Slow down a bit. We're talking about a program and we want to analyze it. (By "analyze", I don't mean "gain a deep understanding", I mean "any effort to try to understand anything at all".) So in your hypothetical code you have polygons that are modeled by functional subroutines. That's great. You can model these parts of the code as mathematical functions.

But apparently, there is a subroutine in your program that "changes state". This means that there is an implicit time component, and therefore you cannot trivially model this part of the program with a mathematical function. That's all there is to it.

But the many individual polygon Z-functions method would seem to hold a perfect picture of state in memory -- no?

No. You have shifted to a different abstraction. What you mean by "state" in this case is an abstract set of polygons. Since the polygons are immutable, you could write a program which deals with this set of polygons in a completely functional manner. But there is no requirement that you do so. You could write an imperative program that mutates the data structures that hold the polygons.

Then I was reminded of my days (1980s) in Cartography when an object-oriented GIS package (written in Smalltalk) was being discussed. Everyone dismissed it as ludicrous because it tried to have exactly that: all the cartographic objects (roads, areal, symbols, polygons, etc.) in live memory at once. But isn't this ultimately what FP wants?

This is yet another abstraction. One could implement this imperatively or functionally. It's also a much older idea than the 80s.

You may be confusing yourself by attempting to shoehorn too many ideas into the word "functional".

Another avenue of my inspiration came from reading about a new idea of image processing where instead of slamming racks of pixels, each "frame" would be represented by one big function capable of quasi "gnu-plotting" the whole image: edges, colors, gradients, etc. Now I ask, Is this germane? I guess I'm trying to fathom why I would want to represent, say, a street map of polygons (e.g. city blocks) one way or the other.

You might want to render in different sizes. It is likely that a high resolution bitmap for a large window would take far more memory than the specification of how to generate the bitmap. Polygons carry more information than bitmaps. You might want to do something other than rendering.

I keep hearing functional language advocates dance around the idea that a mathematical function is pure and safe and good and ultimately Utopian, while the non-FP software function is some sort of sloppy kludge holding us back from Borg-like bliss.

I don't hang around the places you do.

But again, more confusing is memory management vis-a-vis FP versus non-FP. What I keep hearing (e.g. parallel programming) is that FP isn't changing a "memory state" as much as, say, a C/C++ program does.

Again, if you program functionally, you avoid introducting implicit time dependencies. This makes it much, much easier to determine where you can safely program in parallel (basically anywhere). You can do it the hard way, too.

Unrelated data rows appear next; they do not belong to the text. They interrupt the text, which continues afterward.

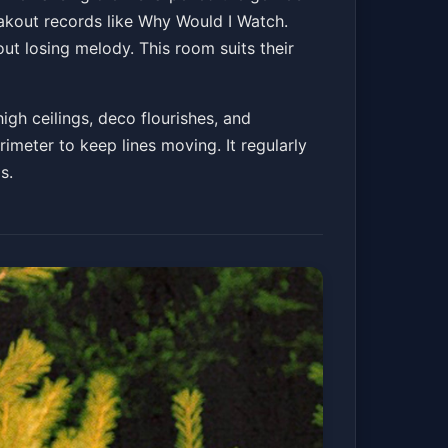
eakout records like Why Would I Watch.
out losing melody. This room suits their
igh ceilings, deco flourishes, and
rimeter to keep lines moving. It regularly
s.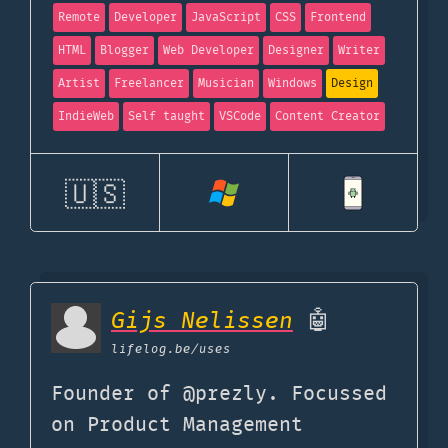
Remote
Developer
JavaScript
CSS
Frontend
HTML
Blogger
Web Developer
Designer
Writer
Artist
Freelancer
Musician
Windows
Design
IndieWeb
Self taught
VSCode
Content Creator
🇺🇸
Gijs Nelissen
🤖
lifelog.be
/uses
Founder of @prezly. Focussed
on Product Management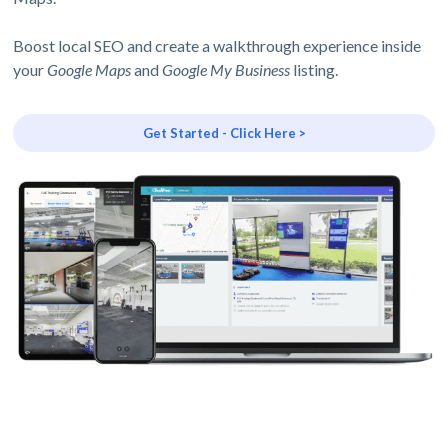
Boost local SEO and create a walkthrough experience inside
your
Google Maps
and
Google My Business
listing.
Get Started - Click Here >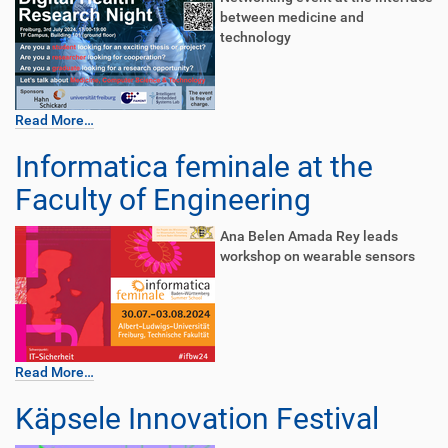
between medicine and
technology
Read More…
Informatica feminale at the
Faculty of Engineering
Ana Belen Amada Rey leads
workshop on wearable sensors
Read More…
Käpsele Innovation Festival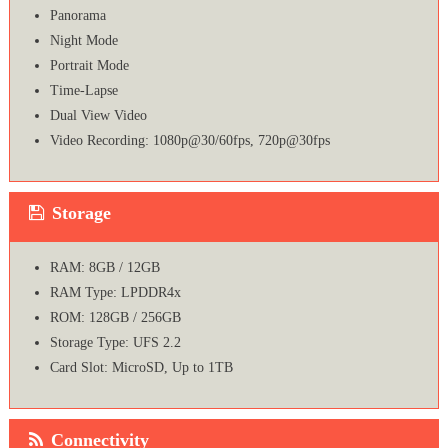
Panorama
Night Mode
Portrait Mode
Time-Lapse
Dual View Video
Video Recording: 1080p@30/60fps, 720p@30fps
Storage
RAM: 8GB / 12GB
RAM Type: LPDDR4x
ROM: 128GB / 256GB
Storage Type: UFS 2.2
Card Slot: MicroSD, Up to 1TB
Connectivity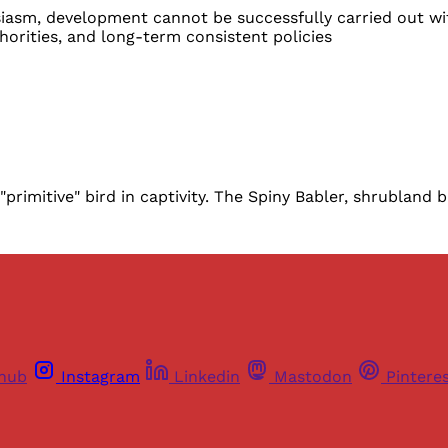
asm, development cannot be successfully carried out wit
rities, and long-term consistent policies
rimitive" bird in captivity. The Spiny Babler, shrubland bir
thub
Instagram
Linkedin
Mastodon
Pintere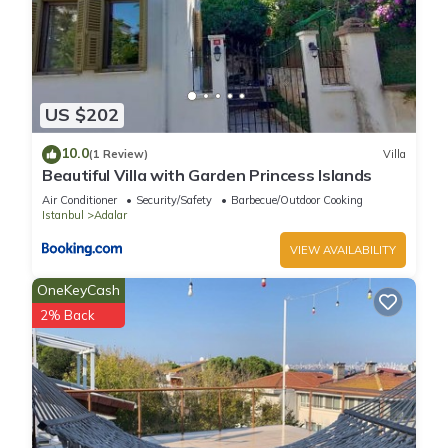
US $202
10.0
(1 Review)
Villa
Beautiful Villa with Garden Princess Islands
Air Conditioner
Security/Safety
Barbecue/Outdoor Cooking
Istanbul
Adalar
VIEW AVAILABILITY
OneKeyCash
2% Back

Is this like the Google File System (or my Smalltalk GIS example) where literally everything is just sitting out there in a virtual memory pool, rather than being data moved in and out of databases, bzw. memory locations? Somehow I sense all these things are related.

Well, there is a connection. Notice you said "data moved in and out of databases". This has an implicit time component: sometimes the data is in, other times it is out. If we want to model our database with mathematical functions, we'll have a problem. One solution is to simplify the model by abstracting away the actual location of the data, that is, make it appear as if "literally everything is just sitting out there in a virtual memory pool". (Unfortunately this only gets you so far because the data is mutable.)

Therefore, it seems like the perfect FP program is just one single function (possibly made up of many sub-functions like nesting Russian dolls) doing all tasks

Programs of this sort are quite easy to write. I wouldn't call them perfect.

-- although a quick glance at any elisp code seems to be a study of programming schizophrenia on this count.

Nor would I call typical elisp code functional.